= PROBLEM DETAILS =
Using the records below, find every line that includes "pixels" and copy it.
--- LISTED RECORDS ---
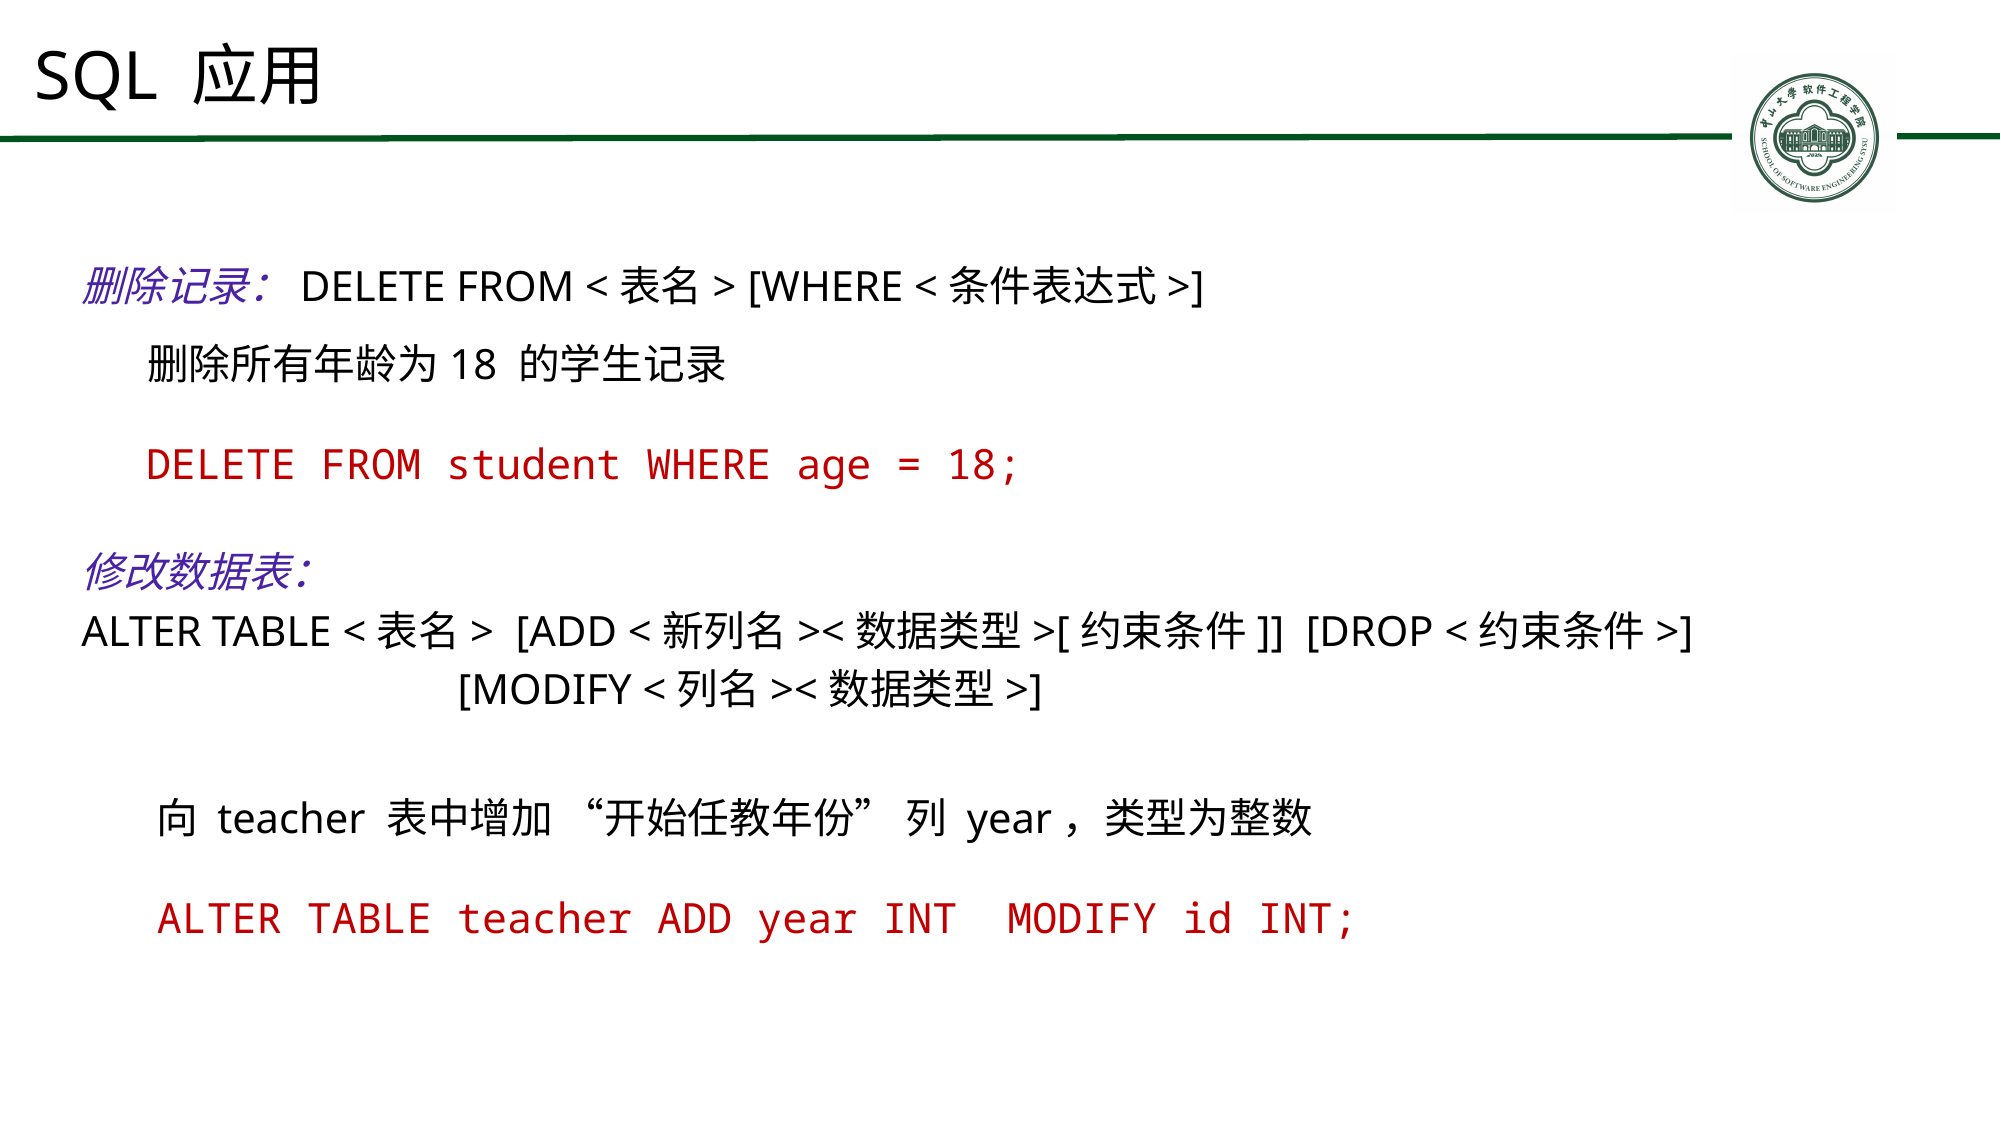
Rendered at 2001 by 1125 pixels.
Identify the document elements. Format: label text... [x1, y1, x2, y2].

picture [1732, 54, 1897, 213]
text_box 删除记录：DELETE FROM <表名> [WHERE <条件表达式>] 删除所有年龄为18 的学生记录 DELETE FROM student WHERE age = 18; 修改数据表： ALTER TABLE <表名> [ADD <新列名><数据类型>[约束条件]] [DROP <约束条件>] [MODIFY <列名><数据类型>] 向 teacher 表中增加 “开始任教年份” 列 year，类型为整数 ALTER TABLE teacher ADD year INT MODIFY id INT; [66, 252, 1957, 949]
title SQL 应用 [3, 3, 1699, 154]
---
--- LISTED RECORDS ---
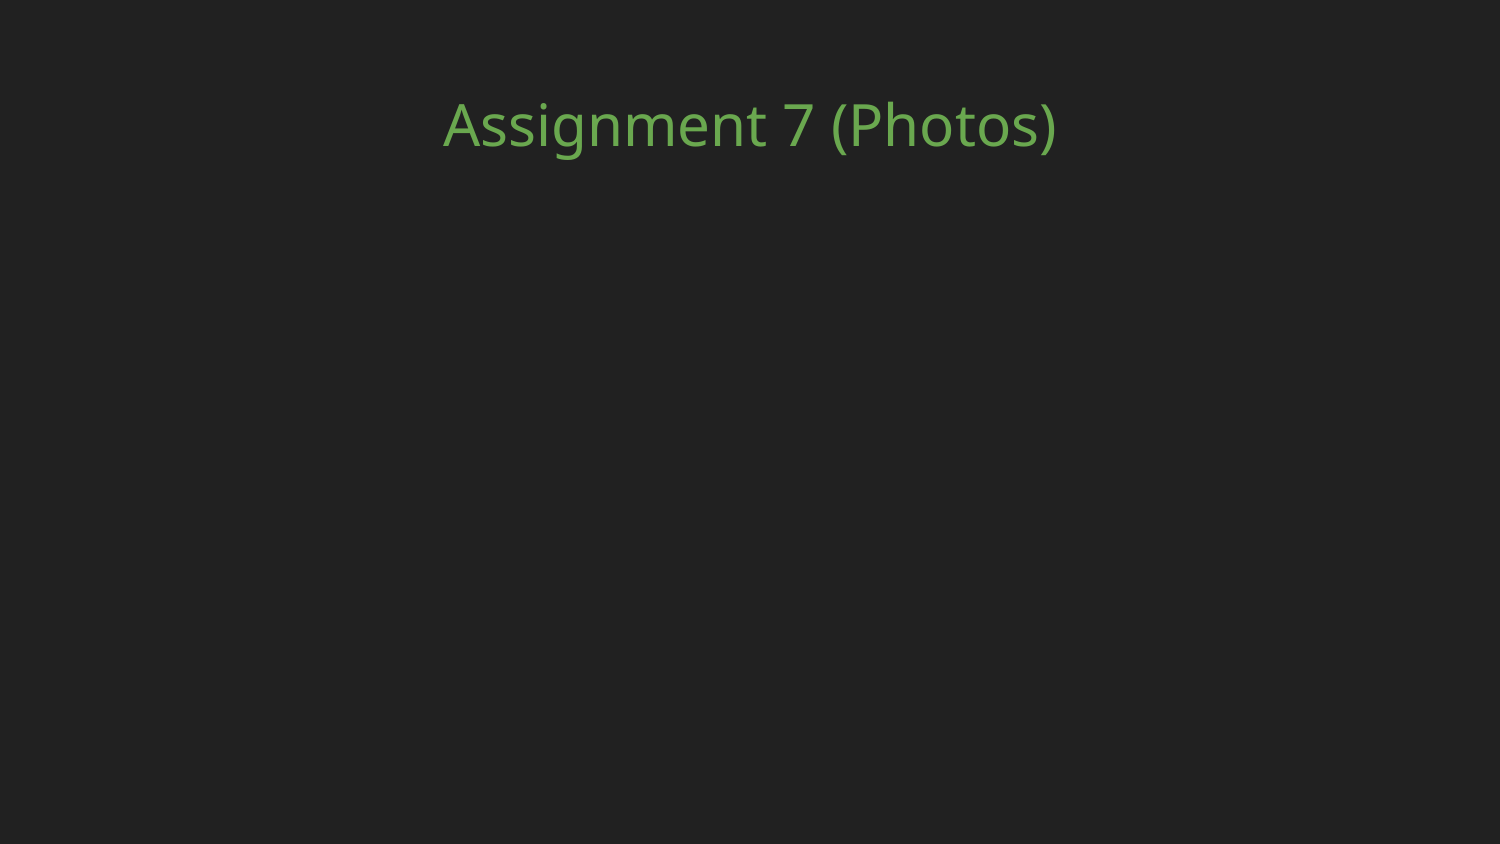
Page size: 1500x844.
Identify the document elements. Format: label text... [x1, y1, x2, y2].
---
--- LISTED RECORDS ---
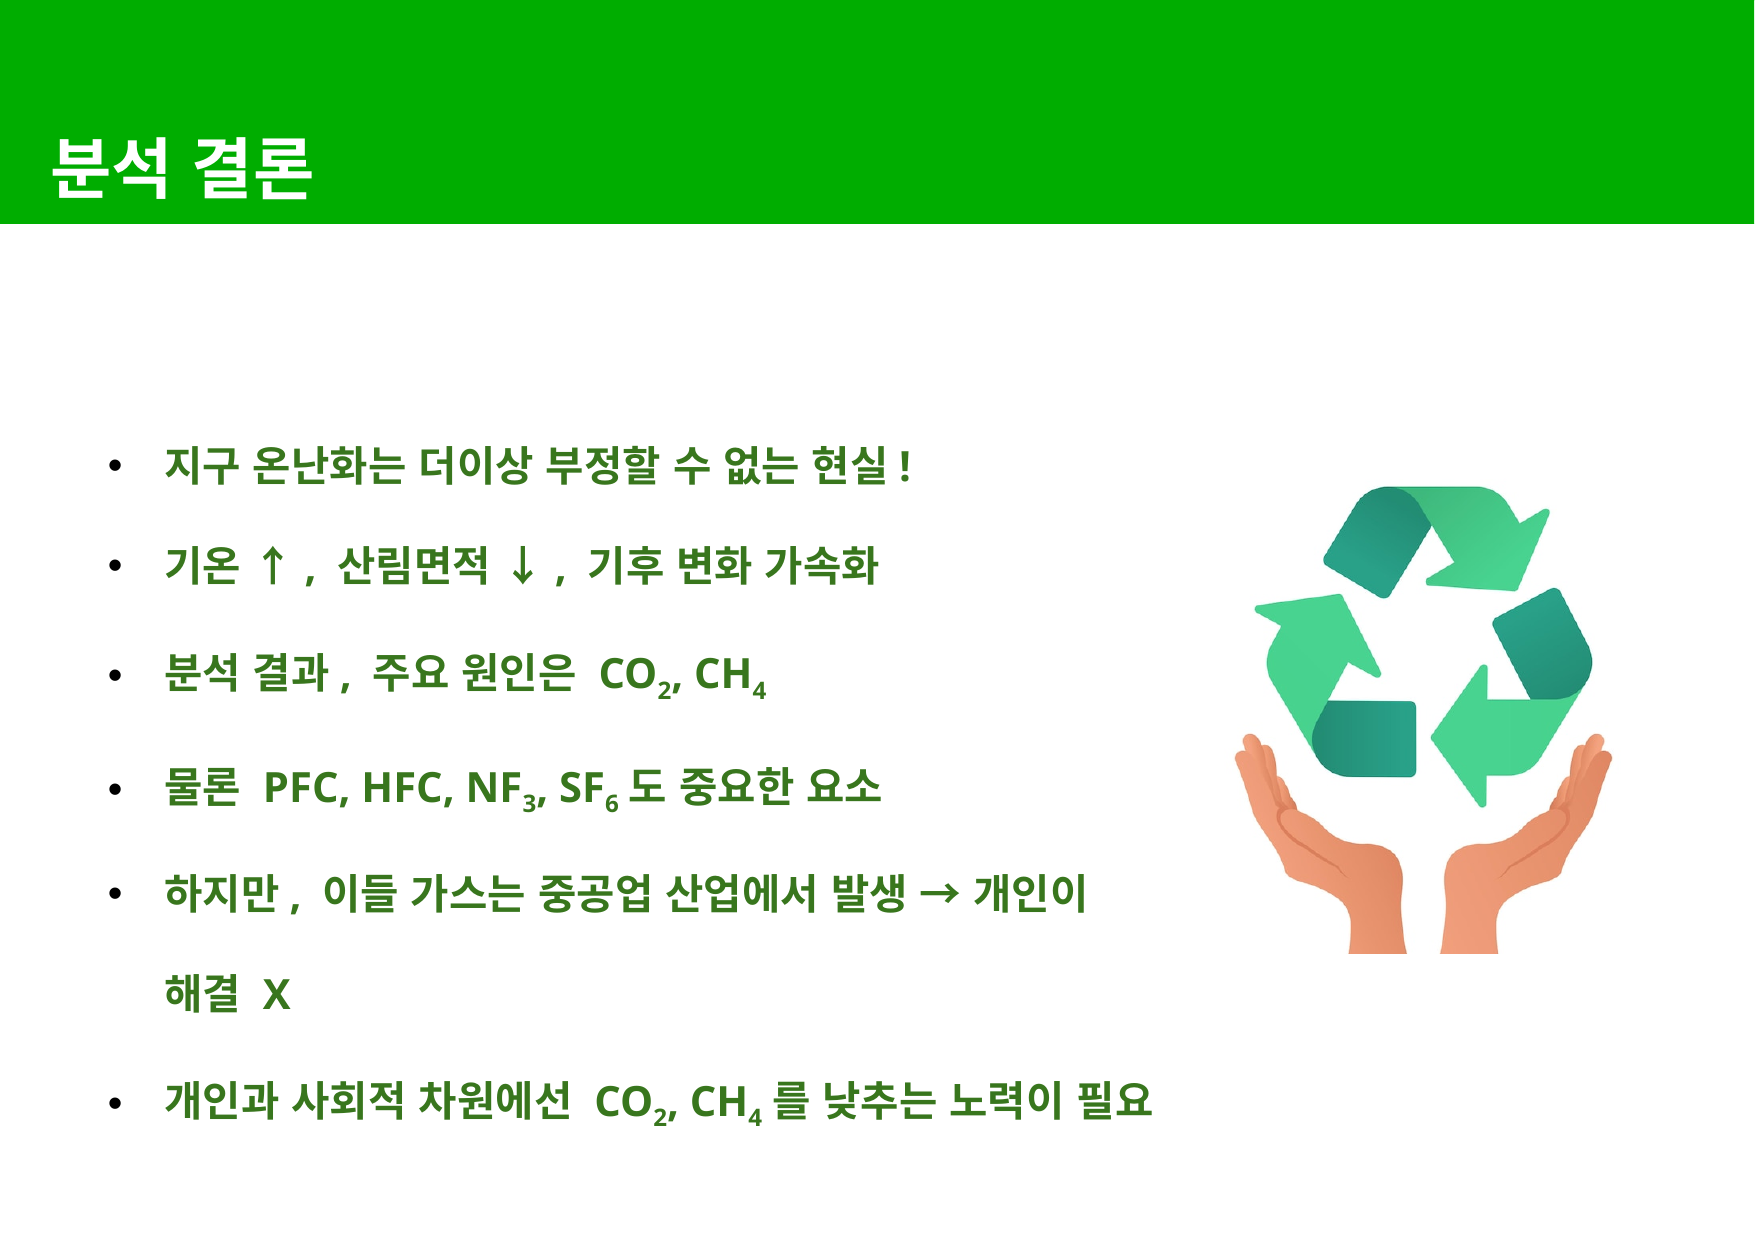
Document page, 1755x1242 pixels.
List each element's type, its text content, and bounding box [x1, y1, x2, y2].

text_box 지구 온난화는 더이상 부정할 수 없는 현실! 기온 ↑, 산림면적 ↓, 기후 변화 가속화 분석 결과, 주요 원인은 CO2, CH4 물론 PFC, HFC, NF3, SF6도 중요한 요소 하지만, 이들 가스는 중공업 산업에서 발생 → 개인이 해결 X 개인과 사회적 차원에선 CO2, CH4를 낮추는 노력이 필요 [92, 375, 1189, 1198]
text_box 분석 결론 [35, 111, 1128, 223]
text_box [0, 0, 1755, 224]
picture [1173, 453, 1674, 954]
---
= EXERCISE RESPONSE =
Rendered at 2001 by 1125 pixels.
Document page, 1755x1242 pixels.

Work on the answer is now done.